CENTRAFRIQUE
: LE RISQUE D’UN GENOCIDE
Par
Marie-Reine Hassen
Le
grand public ne savait rien du Rwanda, personne ne savait grand chose de sa
population avant qu'il ne soit trop tard, avant le massacre d’environ 1.200.000
personnes en l’espace d’environ 6 mois … Aujourd’hui la République
Centrafricaine est plongée dans une tragédie sans fin depuis décembre 2012 et
vit dans l’anarchie totale. Tout indique que c’est l’hécatombe dans ce pays.

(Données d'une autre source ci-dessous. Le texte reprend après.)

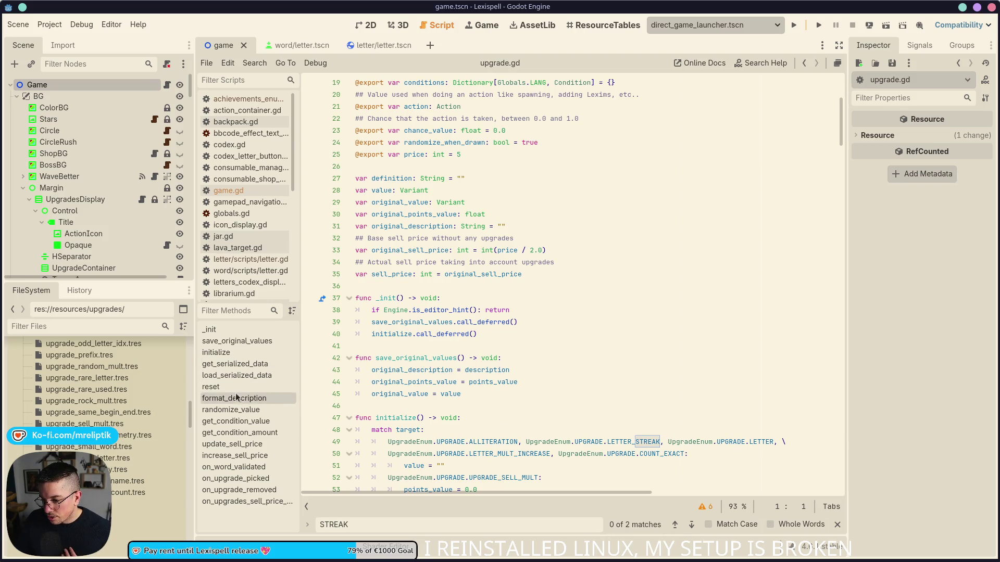
left_click(211, 330)
scroll(389, 228, "down", 5)
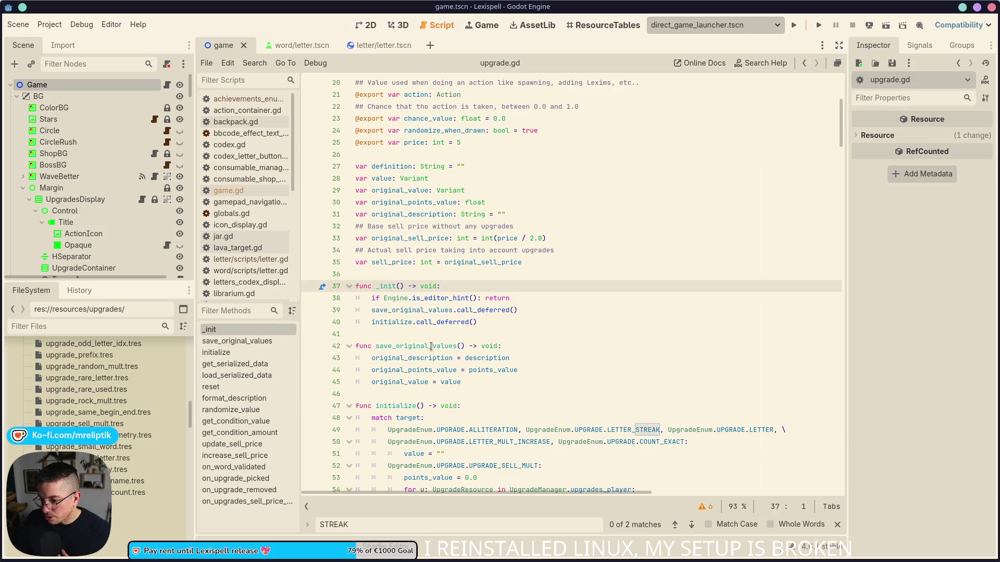
left_click(389, 228)
scroll(389, 227, "down", 2)
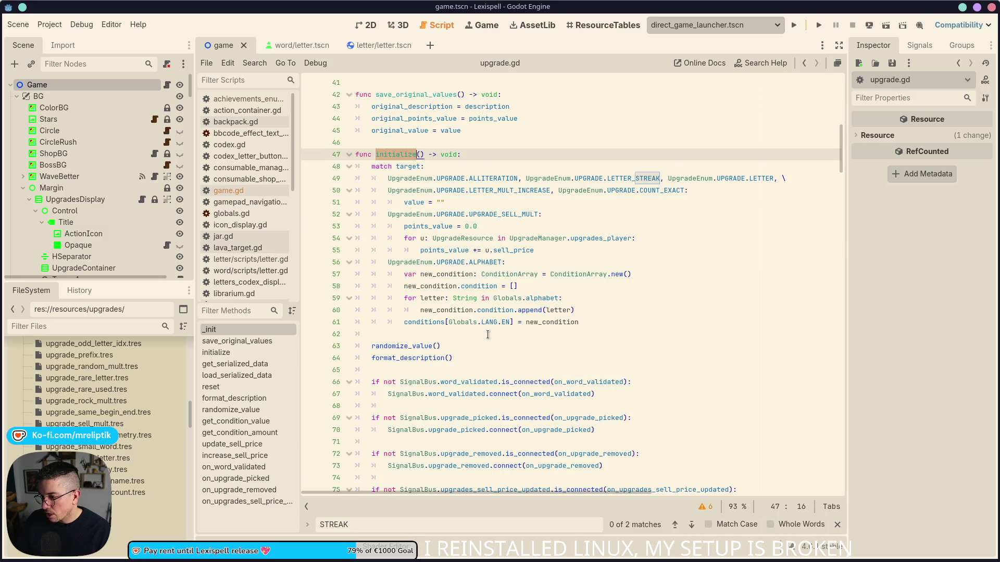
left_click(604, 312)
left_click(603, 323)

Réagissons avant qu’il ne soit trop tard.
Les
violations des droits de l'homme sont devenus des faits banals : les viols et
toutes les formes de violences sexuelles envers les femmes et les enfants,
filles et garçons, les assassinats, les tortures, les arrestations et détentions
arbitraires, les recrutements d'enfants soldats…Le dernier rapport des Nations
Unies du 05 août 2013 relève la situation humanitaire et sécuritaire tragique
constatée par de nombreux observateurs. Plus récemment encore, le 20 août 2013,
sous le prétexte d’une opération de désarmement, plusieurs localités du nord de
Bangui (du quartier Boy Rabe au quartier Boeing près de l’aéroport) ont subi des
attaques des troupes de la Séléka, avec leur cortège de violences : assassinats,
pillages, destruction de maisons, viols… Selon des témoins, il y aurait plus de
40 morts et d’innombrables personnes en fuite.
Le
nouveau pouvoir promet régulièrement de rétablir l’ordre, de cantonner les
hommes en armes, et de lutter contre la prolifération des armes. Nous savons
parfaitement que cela n’est pas réalisable dans le contexte actuel. Le pouvoir
en place est incapable de prendre ses responsabilités pour mettre fin à
l’insécurité qui règne sur tout le territoire, protéger les populations civiles
et restaurer l’autorité de l’Etat. C’est un pays où l’Etat n’existe plus, où la
pénurie alimentaire s’est installée, et où le taux de mortalité atteindra des
sommets les prochains mois ; un territoire aujourd'hui livré au chaos et qui
subit une crise humanitaire sans précédent. Dans
ces conditions il sera impossible d’organiser des élections.
Nous
affirmons que toute aide matérielle ou financière qui ne reposerait pas sur une
perspective de sécurité et de paix durable dans le pays ne servirait qu’à
remplir les poches des personnes qui ont saisi le pouvoir par la violence et qui
continuent à perpétrer des atrocités sur d’innocents civils. Il est donc
compréhensible que la
majorité des investisseurs « conditionnent
leurs financements à venir à une réinstauration de la
sécurité".
La décomposition avancée de la RCA risque de se répercuter au-delà de ses
frontières et de déstabiliser encore davantage une région déjà plongée dans de
grandes difficultés. D’ailleurs, l’on constate l’existence de nouvelles
rebellions formées à la suite de dissidences au sein de la Séléka, qui
grossissent le nombre des multiples rébellions déjà existantes dans le pays et
dans la région.
Les
génocides se produisent quand personne ne réagit à leurs signes avantcoureurs,
comme ceux que l’on voit aujourd’hui en Centrafrique. Nous devons agir
immédiatement pour prévenir la multiplication des atrocités perpétrées
actuellement. Nous le savons, l’impunité dont bénéficient les criminels est
génératrice de génocide. Les groupes de défense des droits humains parlent de
«purification
ethnique » pour
décrire la brutalité des exactions en RCA.
Le
monde a abandonné trop de peuples en chemin. Nous faisons donc un appel pressant
aux dirigeants africains, européens, américains, et au monde entier afin qu'ils
réagissent pour mettre fin à cette tragédie à huis clos. Les violences importées
s’aggravent de jour en jour, comprenant certains radicalismes religieux très
dangereux visant la déstabilisation de l’Afrique Centrale. Ce n'est qu'une
question de temps avant que des massacres de plus grande ampleur ne soient
perpétrés.
Le
risque de génocide plane au-dessus de la RCA. Le
monde entier est concerné et les dirigeants des principaux pays du monde
disposent de leviers d'action puissants pour intervenir et sauver des vies. La
sécurité sur tout le territoire et le retour à l’ordre constitutionnel
s’imposent. La communauté internationale doit considérer la Centrafrique comme
une de ses priorités car la
situation est pire qu'elle n'a jamais été.